4- 4 1/2 cups all-purpose flour

1/2 cup sugar

1 tsp. salt

2 1/2 tsp. instant yeast (1 package)

2 eggs

1/2 cup milk

1/2 cup sour cream

6 Tbsp. salted butter

1 tsp. vanilla

3 Tbsp. orange zest

Filling:

1/2 cup butter

1/2 cup orange marmalade

1/2 cup granulated sugar

1 tsp. sea salt

1 tsp. nutmeg

1 cup warm heavy cream

Glaze:

1/2 cup room temperature butter

2 lb. cups confectioners sugar

1/2 cup frozen orange juice

1/2 cup heavy cream

1 tsp. vanilla

1 tsp. sea salt

Instructions:

  1. Whisk the milk and sour cream in a microwave safe bowl. Microwave on high for 1-2 minutes until mixture is hot. Remove bowl and add the butter and vanilla. Stir until the butter is melted. Allow to sit while preparing the dry ingredients.
  2. In stand mixer combine the dry ingredients for the dough, including the instant yeast packet.
  3. Now that the wet mixture has cooled to a warm to the touch temperature whisk in the eggs.
  4. With the hook attachment on the stand mixer slowly add the wet ingredients to the dry ingredients.
  5. Add orange zest.
  6. Run the stand mixer on medium speed until all of the ingredients are thoroughly combined and mixture is pulling away from the sides of the bowl.
  7. Place dough onto a lightly floured surface and kneed adding very little flour until dough is tacky but not sticky.
  8. Lightly oil or spray with nonstick spray a large kitchen bowl and place dough inside the bowl.
  9. Cover the bowl tightly with plastic wrap and place the bowl in a warm area until the dough doubles in size,
  10. While the dough is rising. combine the ingredients for the filling in a small bowl and set aside.
  11. Place the butter in a small bowl and allow to soften to room temperature.
  12. When the dough has doubled in size, remove the dough from the bowl and place on a lightly floured surface.
  13. Roll the dough into a rectangle that is approximately 1/4″ thick.
  14. Spread evenly over the dough the room temperature butter.

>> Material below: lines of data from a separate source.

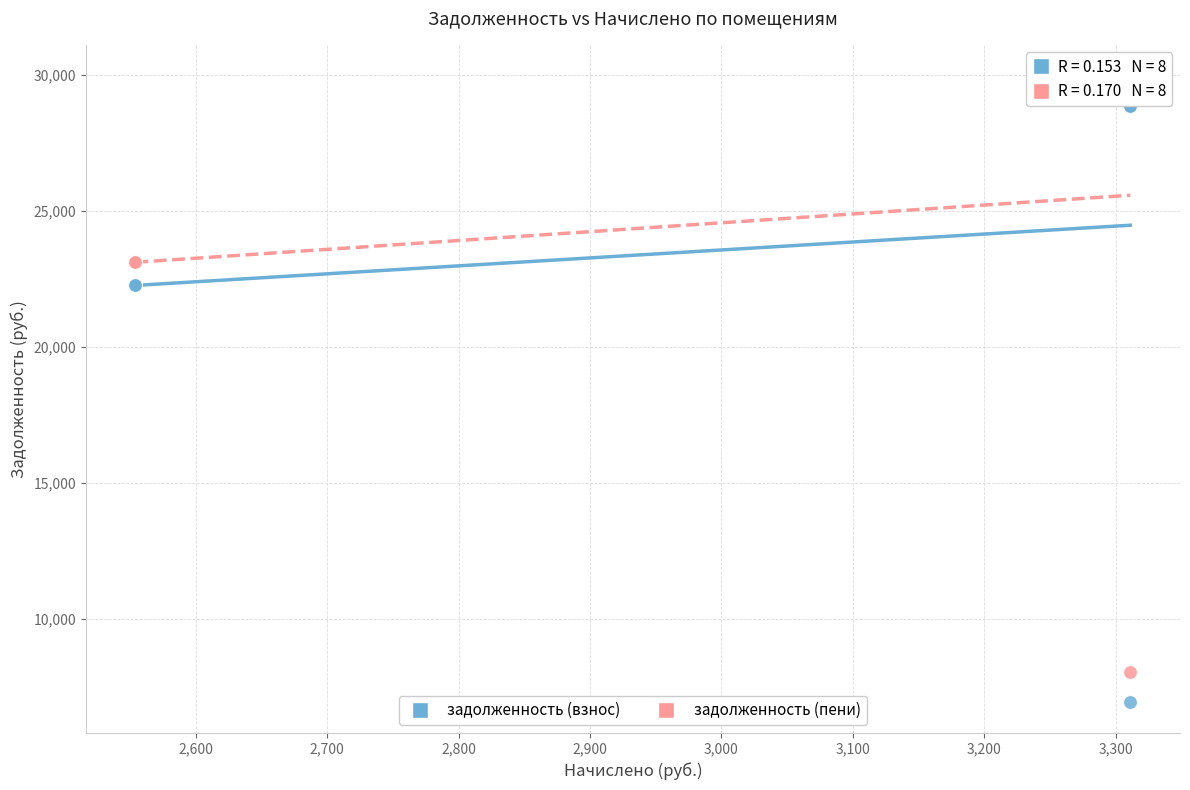

Which series reaches the minimum Y coordinate?

задолженность (взнос)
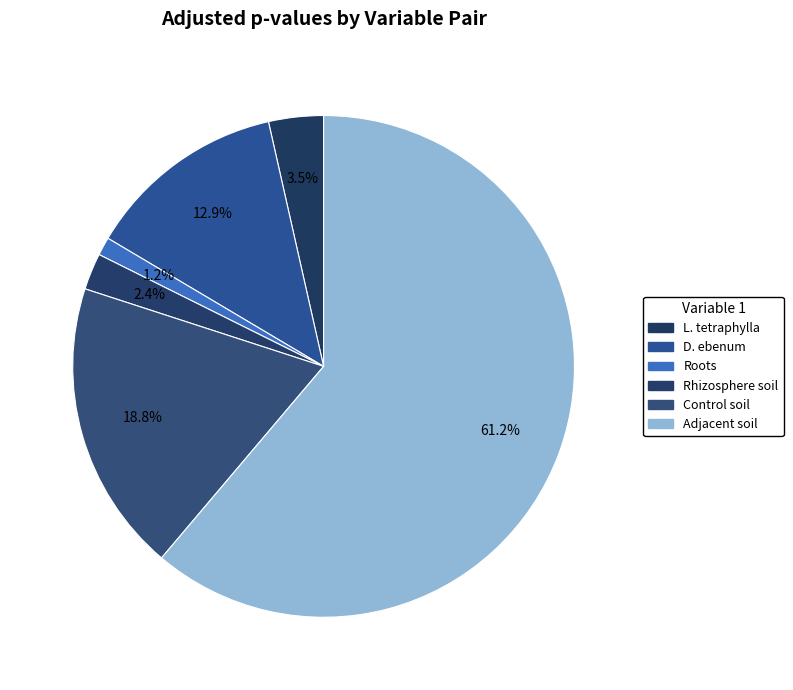

How many slices are in this pie chart?

6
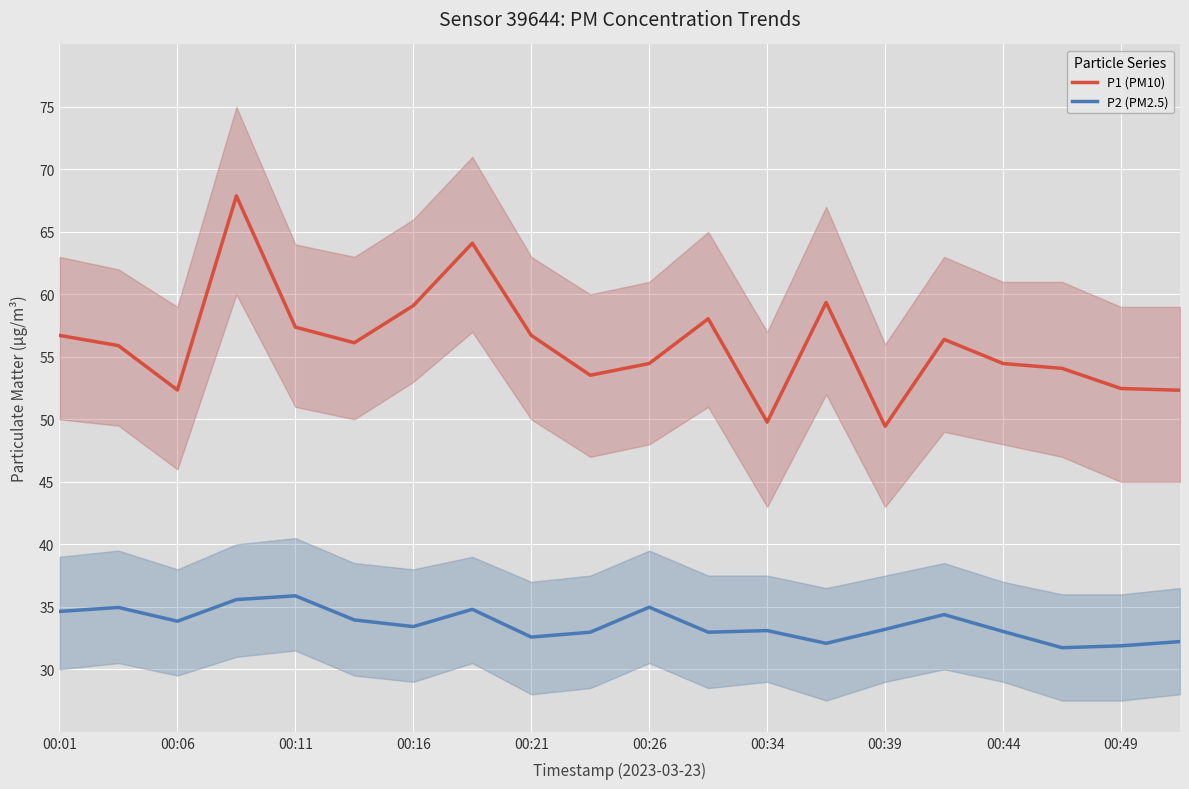

Is it true that P2 (PM2.5) equals 31.9 at 00:49?

True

You can use a pastry brush, rubber spatula, or simply use your hands to apply an even coat. Leave about a one inch boarder on one side of the dough butter free. This will allow the dough to seal together when creating the cinnamon rolls.
  15. Spread the orange marmalade evenly over the dough.
  16. Combine the sugar, salt, and nutmeg. Sprinkle over marmalade.
  17. Starting at the buttered end of the dough roll dough toward the un-buttered end creating the orange spiral.
  18. Use a sharp knife or thread to cut inch and a half to two inch sections of dough.
  19. Place cut orange rolls on a greased cookie sheet or cake pan.
  20. Cover the pan with plastic wrap and allow the dough to once again double in size in a warm location.
  21. While the dough is rising place room temperature butter in the bowl of your stand mixer and beat on medium until completely smooth.
  22. Add the confectioners sugar, salt, orange juice concentrate, and vanilla.
  23. Add heavy cream to desired consistency.
  24. When the orange rolls have doubled in size pour warm cream over the orange rolls and place in an oven preheated to 350°. Bake for 25 minutes or until golden brown. 
  25. Remove the orange rolls from the oven and brush the tops of the rolls with melted butter.
  26. When the rolls are warm but not hot frost the rolls with the orange glaze. The warmth of the roll will allow the glaze to seep deep into the orange spirals of the roll. 

Tips:

  • If using active yeast instead of instant yeast, place yeast in a small amount of warm water with a tablespoon of sugar. Allow yeast to activate before adding it to the wet mixture.
  • Space rolls far enough apart in the pan to allow them to double in size. I like them to be just touching after the second rise.
  • I like to double this batch. It does make a long rectangle to work with… but one batch is never enough for my hungry gang.
  • I like to make orange rolls ahead of time for special occasions like Christmas morning. Simply make the rolls and freeze them after the spirals are formed and placed on the pan but before they are allowed to rise for the second time. Then remove them from the freezer and allow them to thaw and rise overnight. bake them in the morning when they have doubled in size.